[PROBLEM STATEMENT] Would you copy the listing below exactly, keeping the pictures out?

[DATA TO EXAMINE]

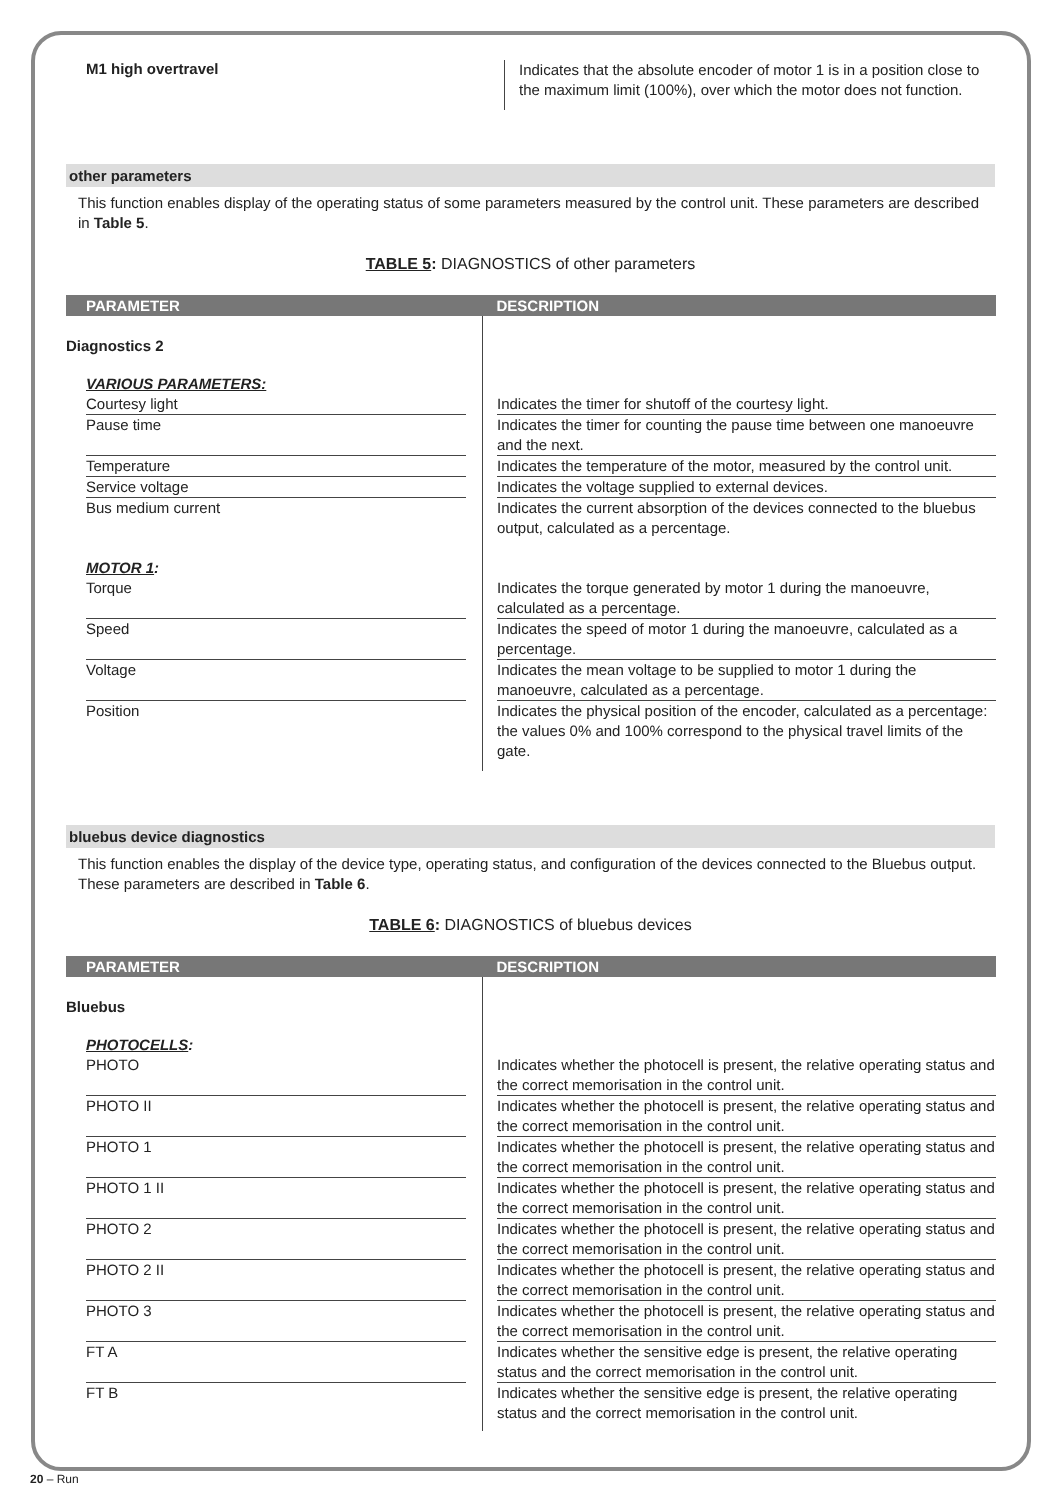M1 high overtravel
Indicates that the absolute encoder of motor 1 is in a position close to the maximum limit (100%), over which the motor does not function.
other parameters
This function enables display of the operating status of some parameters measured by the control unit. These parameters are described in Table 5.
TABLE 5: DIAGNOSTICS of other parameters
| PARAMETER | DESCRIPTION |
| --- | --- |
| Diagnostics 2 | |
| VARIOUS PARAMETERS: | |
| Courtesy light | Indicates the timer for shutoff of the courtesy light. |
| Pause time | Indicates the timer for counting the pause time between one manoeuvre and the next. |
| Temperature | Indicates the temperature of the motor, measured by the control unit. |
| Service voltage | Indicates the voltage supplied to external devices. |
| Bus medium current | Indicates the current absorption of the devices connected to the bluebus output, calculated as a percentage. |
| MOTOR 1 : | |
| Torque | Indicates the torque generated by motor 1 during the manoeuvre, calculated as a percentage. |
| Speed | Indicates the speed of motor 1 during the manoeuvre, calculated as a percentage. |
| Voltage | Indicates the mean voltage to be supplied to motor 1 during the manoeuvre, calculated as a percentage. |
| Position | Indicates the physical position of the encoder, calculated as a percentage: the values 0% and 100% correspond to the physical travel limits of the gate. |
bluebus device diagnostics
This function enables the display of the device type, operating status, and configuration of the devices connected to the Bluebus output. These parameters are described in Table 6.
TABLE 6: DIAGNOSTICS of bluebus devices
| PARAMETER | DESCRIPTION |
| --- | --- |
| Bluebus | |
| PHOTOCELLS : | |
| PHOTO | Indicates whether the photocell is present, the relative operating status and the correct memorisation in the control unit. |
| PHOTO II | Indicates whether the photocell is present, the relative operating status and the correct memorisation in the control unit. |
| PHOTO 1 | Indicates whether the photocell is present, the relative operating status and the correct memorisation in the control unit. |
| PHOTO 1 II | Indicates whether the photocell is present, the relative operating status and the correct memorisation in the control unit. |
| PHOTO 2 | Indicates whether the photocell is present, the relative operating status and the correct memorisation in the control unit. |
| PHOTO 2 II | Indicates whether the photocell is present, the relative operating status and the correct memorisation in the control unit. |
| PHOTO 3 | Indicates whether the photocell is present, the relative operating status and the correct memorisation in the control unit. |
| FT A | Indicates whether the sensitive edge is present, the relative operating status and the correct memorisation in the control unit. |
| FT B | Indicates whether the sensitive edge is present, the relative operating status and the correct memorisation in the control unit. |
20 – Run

[OUTPUT FOR THIS EXERCISE]
M1 high overtravel
Indicates that the absolute encoder of motor 1 is in a position close to the maximum limit (100%), over which the motor does not function.
other parameters
This function enables display of the operating status of some parameters measured by the control unit. These parameters are described in Table 5.
TABLE 5: DIAGNOSTICS of other parameters
| PARAMETER | DESCRIPTION |
| --- | --- |
| Diagnostics 2 | |
| VARIOUS PARAMETERS: | |
| Courtesy light | Indicates the timer for shutoff of the courtesy light. |
| Pause time | Indicates the timer for counting the pause time between one manoeuvre and the next. |
| Temperature | Indicates the temperature of the motor, measured by the control unit. |
| Service voltage | Indicates the voltage supplied to external devices. |
| Bus medium current | Indicates the current absorption of the devices connected to the bluebus output, calculated as a percentage. |
| MOTOR 1 : | |
| Torque | Indicates the torque generated by motor 1 during the manoeuvre, calculated as a percentage. |
| Speed | Indicates the speed of motor 1 during the manoeuvre, calculated as a percentage. |
| Voltage | Indicates the mean voltage to be supplied to motor 1 during the manoeuvre, calculated as a percentage. |
| Position | Indicates the physical position of the encoder, calculated as a percentage: the values 0% and 100% correspond to the physical travel limits of the gate. |
bluebus device diagnostics
This function enables the display of the device type, operating status, and configuration of the devices connected to the Bluebus output. These parameters are described in Table 6.
TABLE 6: DIAGNOSTICS of bluebus devices
| PARAMETER | DESCRIPTION |
| --- | --- |
| Bluebus | |
| PHOTOCELLS : | |
| PHOTO | Indicates whether the photocell is present, the relative operating status and the correct memorisation in the control unit. |
| PHOTO II | Indicates whether the photocell is present, the relative operating status and the correct memorisation in the control unit. |
| PHOTO 1 | Indicates whether the photocell is present, the relative operating status and the correct memorisation in the control unit. |
| PHOTO 1 II | Indicates whether the photocell is present, the relative operating status and the correct memorisation in the control unit. |
| PHOTO 2 | Indicates whether the photocell is present, the relative operating status and the correct memorisation in the control unit. |
| PHOTO 2 II | Indicates whether the photocell is present, the relative operating status and the correct memorisation in the control unit. |
| PHOTO 3 | Indicates whether the photocell is present, the relative operating status and the correct memorisation in the control unit. |
| FT A | Indicates whether the sensitive edge is present, the relative operating status and the correct memorisation in the control unit. |
| FT B | Indicates whether the sensitive edge is present, the relative operating status and the correct memorisation in the control unit. |
20 – Run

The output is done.